Anzac Day 1922 was observed throughout New Zealand as a full statutory holiday; for most people, however, it was a holy day. Another symbol of remembrance — the red poppy — also made its appearance for the first time this year as a result of the RSA’s successful inaugural Poppy Day Appeal on 24 April. After five years of relentless pressure, the RSA could finally herald the day as a “worthy” tribute to the memory of the dead. The sanctification of Anzac Day had been completed. In pressing this issue the RSA had kept faith with the families of the dead and expressed the feelings of the majority of New Zealanders.
The Returned Soldiers’ ritual
The solemnity as well as sombreness of Anzac Day 1922 was a far cry from the almost celebratory observance by soldiers in Egypt on the first Anzac Day back in 1916. After a commemorative service that had included the playing of the Last Post, followed by a holiday, including the playing of football. What had happened in the intervening years? The RSA was keeping faith with the war dead and their families, who required a special day of remembrance.
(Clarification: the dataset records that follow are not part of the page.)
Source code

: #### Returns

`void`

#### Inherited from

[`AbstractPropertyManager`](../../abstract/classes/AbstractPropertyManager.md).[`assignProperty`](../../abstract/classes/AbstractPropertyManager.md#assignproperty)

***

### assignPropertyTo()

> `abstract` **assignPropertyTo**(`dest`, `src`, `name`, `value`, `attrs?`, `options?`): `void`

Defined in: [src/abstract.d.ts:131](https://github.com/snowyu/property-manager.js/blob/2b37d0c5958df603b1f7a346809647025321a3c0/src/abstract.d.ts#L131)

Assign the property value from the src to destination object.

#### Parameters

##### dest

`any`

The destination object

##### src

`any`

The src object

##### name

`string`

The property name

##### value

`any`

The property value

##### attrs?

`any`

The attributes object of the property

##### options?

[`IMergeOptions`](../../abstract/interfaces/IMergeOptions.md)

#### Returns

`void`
This was the public ritual of Anzac Day promoted by the RSA, but it also oversaw a private ritual of its own members later in the day. The soldiers’ ritual centred on Anzac Day reunion dinners or more informal gatherings in RSA clubrooms. The themes of comradeship and remembrance permeated this ritual. The soldiers’ ritual was not sombre nor greatly spiritual like the public ritual but then returned soldiers did not share the public’s mythology of war; only its reality. The talk turned to past mates and wartime events, some of which were best left untold to family and friends. For the returned soldiers themselves, however, these gatherings were just as important as the public ritual was for grieving families, to enable them to remember on this their “one day of the year”. What both rituals shared in common was remembrance.